EXERCISE OBJECTIVE
Reproduce every line of the material below verbatim and in its original order.

STORED ROWS
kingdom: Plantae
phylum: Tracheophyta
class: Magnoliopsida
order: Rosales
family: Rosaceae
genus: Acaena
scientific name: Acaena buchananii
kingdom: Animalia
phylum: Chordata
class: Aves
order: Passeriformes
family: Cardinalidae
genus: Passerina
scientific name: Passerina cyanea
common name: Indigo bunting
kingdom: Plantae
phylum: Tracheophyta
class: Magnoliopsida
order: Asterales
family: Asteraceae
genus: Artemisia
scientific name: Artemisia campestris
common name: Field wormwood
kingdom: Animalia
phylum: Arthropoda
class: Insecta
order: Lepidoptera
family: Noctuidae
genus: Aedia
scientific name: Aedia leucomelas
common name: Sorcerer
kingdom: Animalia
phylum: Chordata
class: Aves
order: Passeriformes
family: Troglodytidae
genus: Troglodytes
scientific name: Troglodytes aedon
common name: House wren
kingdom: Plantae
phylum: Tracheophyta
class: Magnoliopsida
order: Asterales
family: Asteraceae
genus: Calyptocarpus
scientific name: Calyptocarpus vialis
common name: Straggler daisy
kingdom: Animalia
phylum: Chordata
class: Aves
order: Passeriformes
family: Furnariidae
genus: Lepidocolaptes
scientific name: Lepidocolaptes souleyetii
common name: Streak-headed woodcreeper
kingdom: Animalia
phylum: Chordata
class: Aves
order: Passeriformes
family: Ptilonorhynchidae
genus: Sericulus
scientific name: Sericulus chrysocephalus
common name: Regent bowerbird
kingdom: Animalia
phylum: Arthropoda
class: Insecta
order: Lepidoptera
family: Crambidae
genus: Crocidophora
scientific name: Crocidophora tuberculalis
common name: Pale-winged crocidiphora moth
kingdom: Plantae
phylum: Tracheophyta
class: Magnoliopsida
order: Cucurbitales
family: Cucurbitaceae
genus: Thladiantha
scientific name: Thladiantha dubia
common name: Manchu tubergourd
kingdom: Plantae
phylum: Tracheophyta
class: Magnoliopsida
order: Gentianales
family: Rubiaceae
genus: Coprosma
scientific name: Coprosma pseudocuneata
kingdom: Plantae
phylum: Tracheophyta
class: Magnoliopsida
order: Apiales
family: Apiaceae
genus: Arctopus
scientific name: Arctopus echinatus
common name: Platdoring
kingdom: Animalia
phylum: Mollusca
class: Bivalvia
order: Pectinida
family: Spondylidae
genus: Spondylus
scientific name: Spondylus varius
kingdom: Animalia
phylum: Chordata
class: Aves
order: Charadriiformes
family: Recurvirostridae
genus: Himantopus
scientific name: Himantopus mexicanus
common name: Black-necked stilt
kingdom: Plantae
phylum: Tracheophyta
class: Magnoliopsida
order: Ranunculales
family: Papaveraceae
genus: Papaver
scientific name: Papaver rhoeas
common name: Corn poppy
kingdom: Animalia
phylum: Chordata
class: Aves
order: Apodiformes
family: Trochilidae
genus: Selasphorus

EXERCISE ANSWER
kingdom: Plantae
phylum: Tracheophyta
class: Magnoliopsida
order: Rosales
family: Rosaceae
genus: Acaena
scientific name: Acaena buchananii
kingdom: Animalia
phylum: Chordata
class: Aves
order: Passeriformes
family: Cardinalidae
genus: Passerina
scientific name: Passerina cyanea
common name: Indigo bunting
kingdom: Plantae
phylum: Tracheophyta
class: Magnoliopsida
order: Asterales
family: Asteraceae
genus: Artemisia
scientific name: Artemisia campestris
common name: Field wormwood
kingdom: Animalia
phylum: Arthropoda
class: Insecta
order: Lepidoptera
family: Noctuidae
genus: Aedia
scientific name: Aedia leucomelas
common name: Sorcerer
kingdom: Animalia
phylum: Chordata
class: Aves
order: Passeriformes
family: Troglodytidae
genus: Troglodytes
scientific name: Troglodytes aedon
common name: House wren
kingdom: Plantae
phylum: Tracheophyta
class: Magnoliopsida
order: Asterales
family: Asteraceae
genus: Calyptocarpus
scientific name: Calyptocarpus vialis
common name: Straggler daisy
kingdom: Animalia
phylum: Chordata
class: Aves
order: Passeriformes
family: Furnariidae
genus: Lepidocolaptes
scientific name: Lepidocolaptes souleyetii
common name: Streak-headed woodcreeper
kingdom: Animalia
phylum: Chordata
class: Aves
order: Passeriformes
family: Ptilonorhynchidae
genus: Sericulus
scientific name: Sericulus chrysocephalus
common name: Regent bowerbird
kingdom: Animalia
phylum: Arthropoda
class: Insecta
order: Lepidoptera
family: Crambidae
genus: Crocidophora
scientific name: Crocidophora tuberculalis
common name: Pale-winged crocidiphora moth
kingdom: Plantae
phylum: Tracheophyta
class: Magnoliopsida
order: Cucurbitales
family: Cucurbitaceae
genus: Thladiantha
scientific name: Thladiantha dubia
common name: Manchu tubergourd
kingdom: Plantae
phylum: Tracheophyta
class: Magnoliopsida
order: Gentianales
family: Rubiaceae
genus: Coprosma
scientific name: Coprosma pseudocuneata
kingdom: Plantae
phylum: Tracheophyta
class: Magnoliopsida
order: Apiales
family: Apiaceae
genus: Arctopus
scientific name: Arctopus echinatus
common name: Platdoring
kingdom: Animalia
phylum: Mollusca
class: Bivalvia
order: Pectinida
family: Spondylidae
genus: Spondylus
scientific name: Spondylus varius
kingdom: Animalia
phylum: Chordata
class: Aves
order: Charadriiformes
family: Recurvirostridae
genus: Himantopus
scientific name: Himantopus mexicanus
common name: Black-necked stilt
kingdom: Plantae
phylum: Tracheophyta
class: Magnoliopsida
order: Ranunculales
family: Papaveraceae
genus: Papaver
scientific name: Papaver rhoeas
common name: Corn poppy
kingdom: Animalia
phylum: Chordata
class: Aves
order: Apodiformes
family: Trochilidae
genus: Selasphorus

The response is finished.